Rayan Nasraoui

Personal information
- Full name: Rayan Salim Nasraoui Soulie
- Date of birth: 27 June 2003 (age 23)
- Place of birth: France
- Height: 1.75 m (5 ft 9 in)
- Position: Left-back

Team information
- Current team: Espoir de Hammam Sousse

Youth career
- Nîmes

Senior career*
- Years: Team / Apps / (Gls)
- 2021–2023: Nîmes II / 20 / (0)
- 2022–2023: Nîmes / 2 / (0)
- 2023–: Étoile Sportive du Sahel / 0 / (0)
- 2023–: → Espoir de Hammam Sousse (loan) / 0 / (0)

International career^{‡}
- 2022–: Tunisia U20 / 4 / (0)

= Rayan Nasraoui =

French footballer (born 2003)

Rayan Salim Nasraoui Soulie (ريان سليم نصراوي سولي; born 27 June 2003) is a professional footballer who plays as a left-back for Tunisian club Espoir de Hammam Sousse on loan from Étoile Sportive du Sahel. Born in France, he is a youth international for Tunisia.

==Club career==
Nasraoui is a youth product of Nîmes, and worked his way up their youth categories until debuting for their reserves in 2021. He made his professional debut with Nîmes as a late substitute in a 2–1 Ligue 2 loss to Dijon on 22 August 2022.

==International career==
Born in France, Nasraoui is of Tunisian descent.
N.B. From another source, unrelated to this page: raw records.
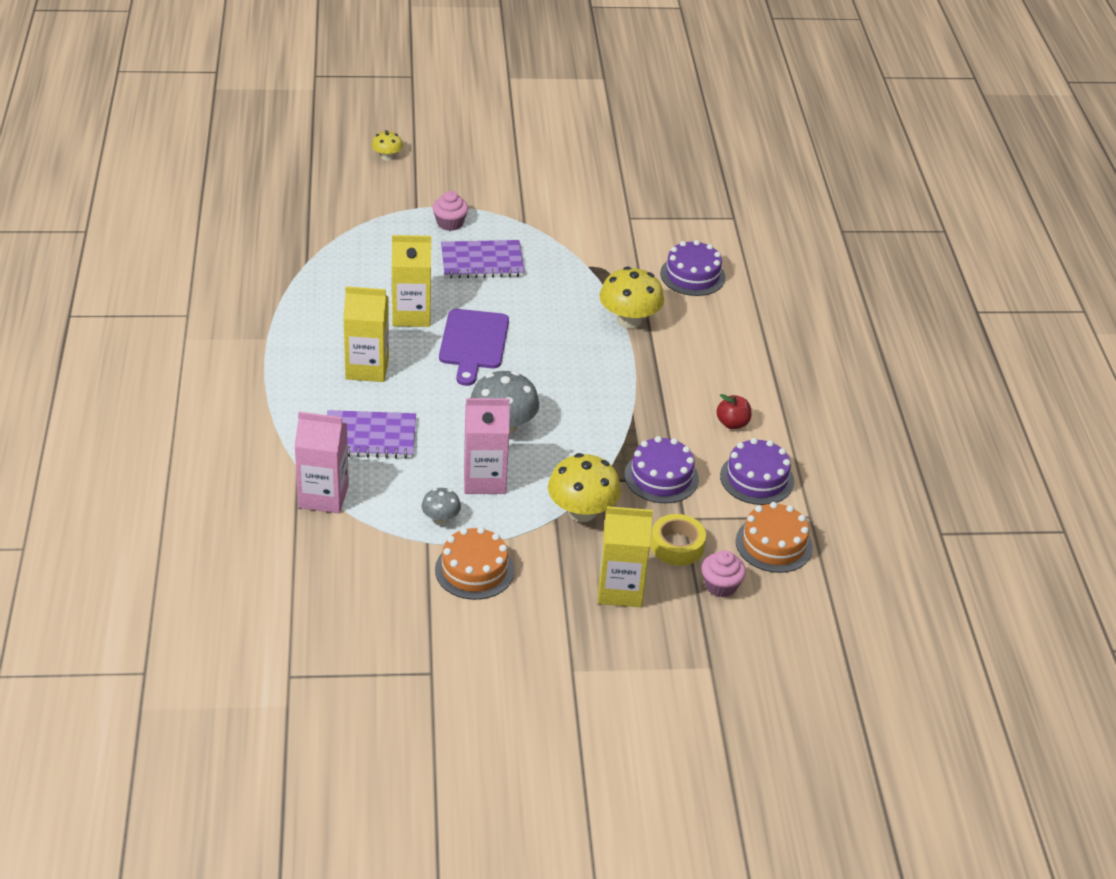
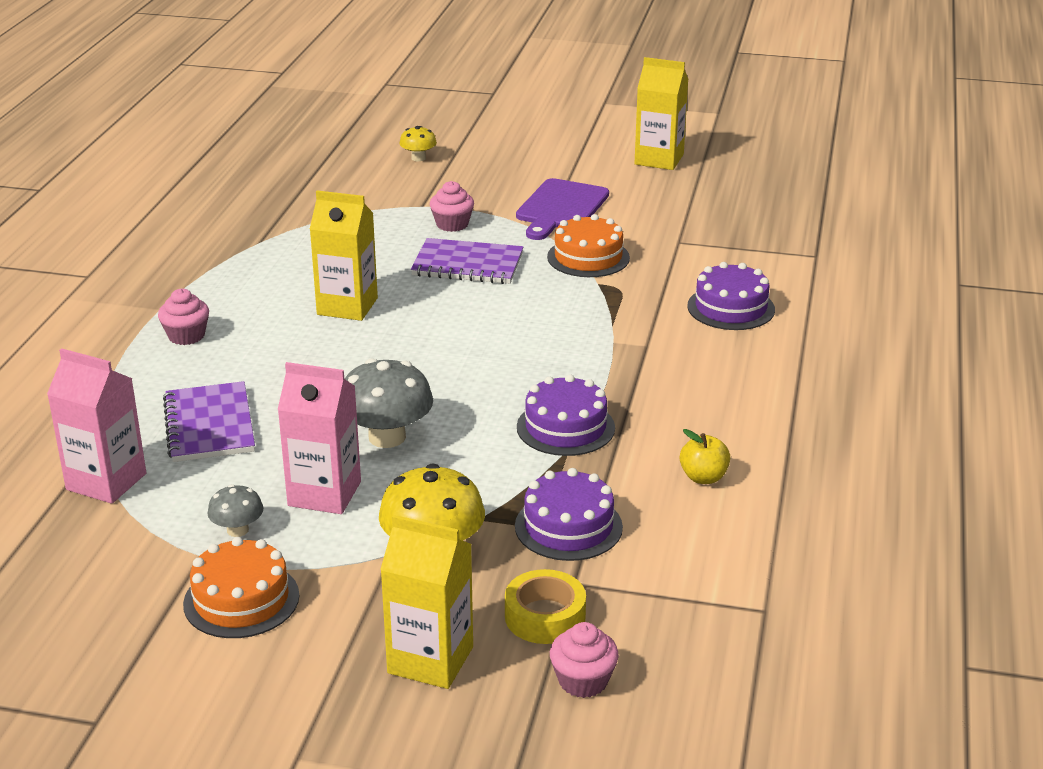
camera: 20 degrees right, 10 degrees down
purple notebook [327,410,416,459] -> purple notebook turned 60 degrees clockwise [163,381,255,462]
yellow carton [343,286,389,382] -> yellow carton moved to [634,57,688,170]
purple cutting board [439,309,509,386] -> purple cutting board moved to [516,178,609,240]
yellow mushroom [599,266,664,328] -> none
red apple [716,394,751,429] -> yellow apple [680,429,731,484]
purple cake [720,438,794,505] -> purple cake moved to [517,374,615,456]
orange cake [736,502,813,573] -> orange cake moved to [547,214,630,277]
none -> pink cupcake [158,289,209,345]

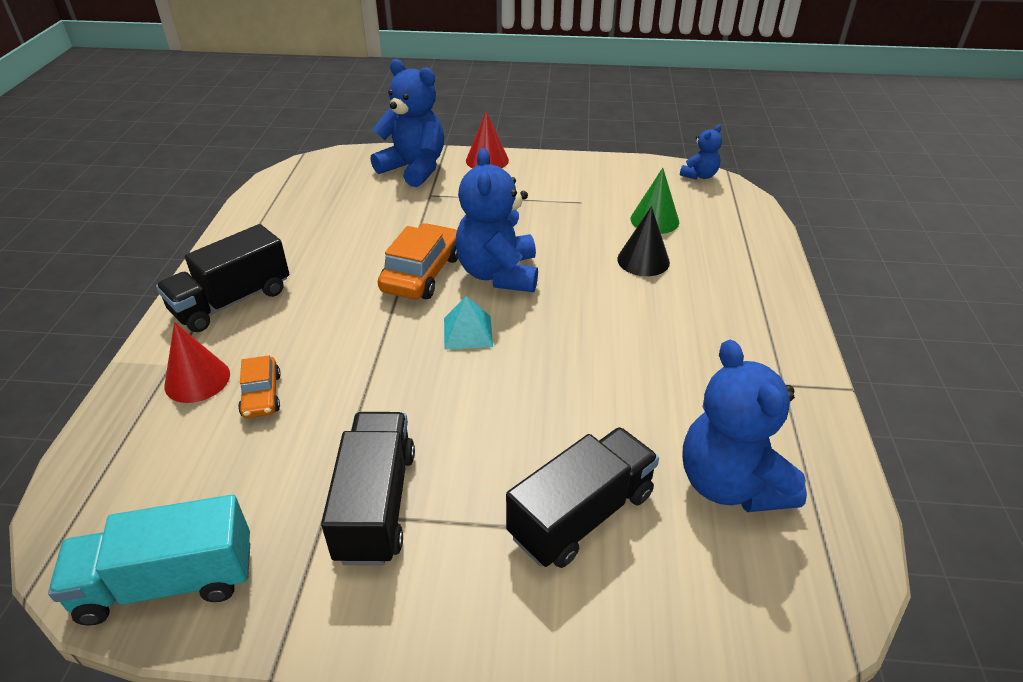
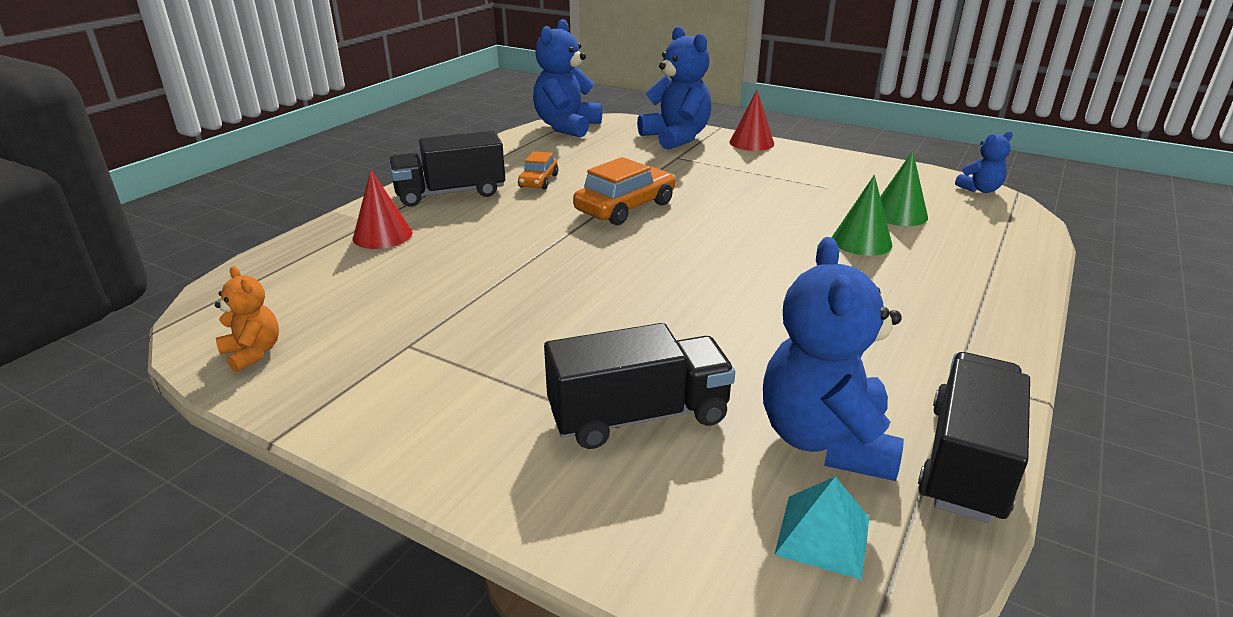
camera: 25 degrees right, 10 degrees down
turquoise truck [48,495,250,626] -> orange teddy bear [215,266,279,372]
orange car [238,355,281,418] -> orange car moved to [518,151,558,189]
black truck [321,412,415,566] -> black truck moved to [918,352,1030,523]
turquoise pyramid [444,296,493,350] -> turquoise pyramid moved to [774,476,870,580]
blue teddy bear [455,148,538,292] -> blue teddy bear moved to [533,19,602,137]
black cone [617,206,670,276] -> green cone [832,175,892,256]

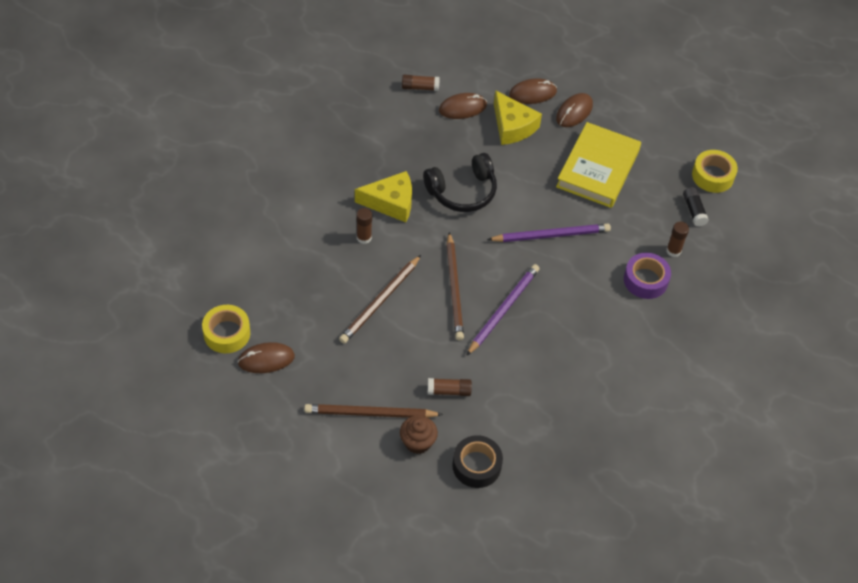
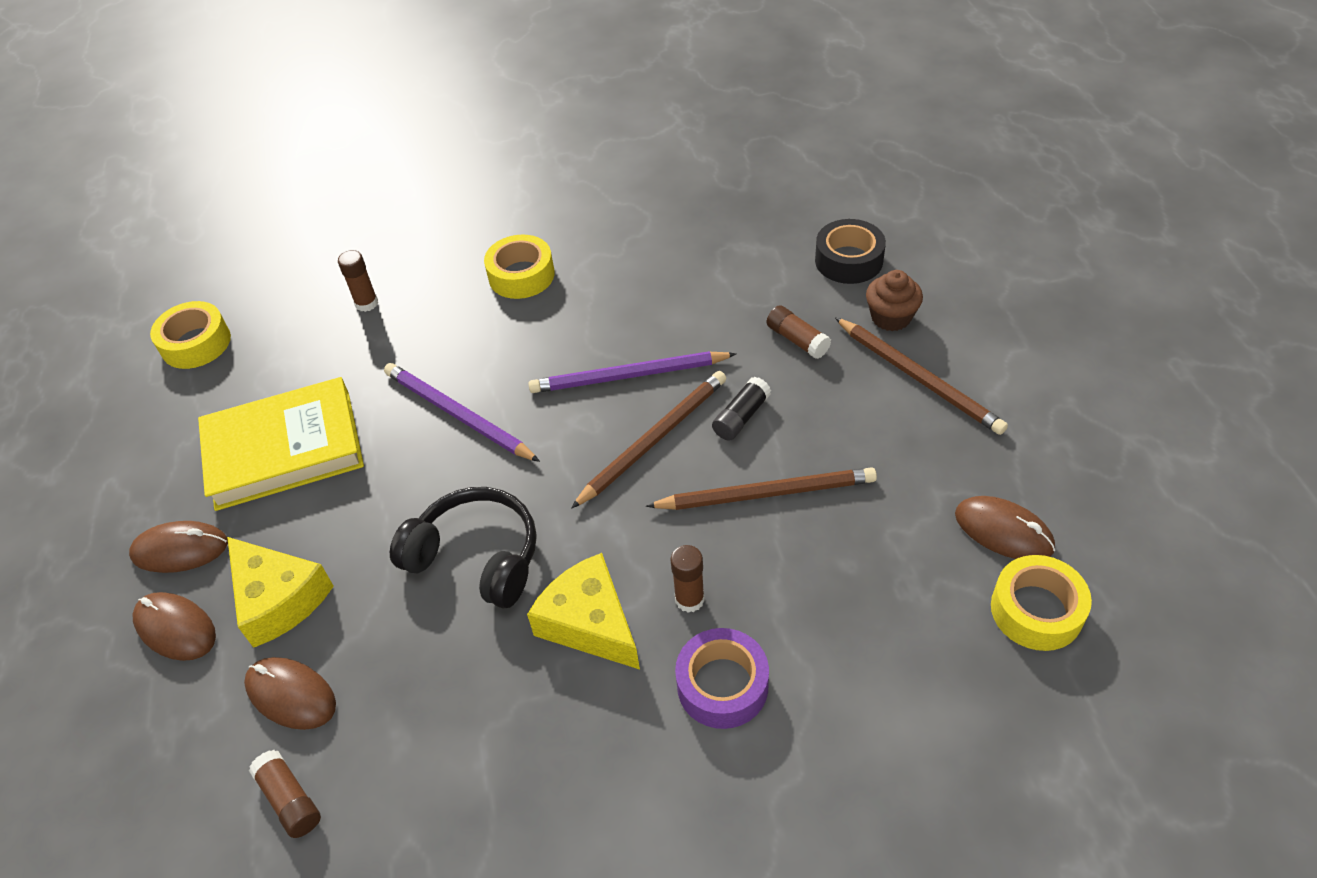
camera: 125 degrees left, 5 degrees down
yellow cheese [494,90,542,145] -> yellow cheese turned 120 degrees clockwise [227,537,334,648]
purple tape [624,253,671,299] -> purple tape moved to [675,628,769,729]
black glue stick [683,187,709,226] -> black glue stick moved to [712,377,771,441]
none -> yellow tape [484,235,555,299]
He was first called up to the Tunisia U20s for a set of friendlies in September 2022. He represented the Tunisia U20s in their winning campaign at the 2022 UNAF U-20 Tournament. He also made the squad for the 2023 Africa U-20 Cup of Nations.

==Style of play==
Nasraoui is primarily a left-back, but can also play as a left winger.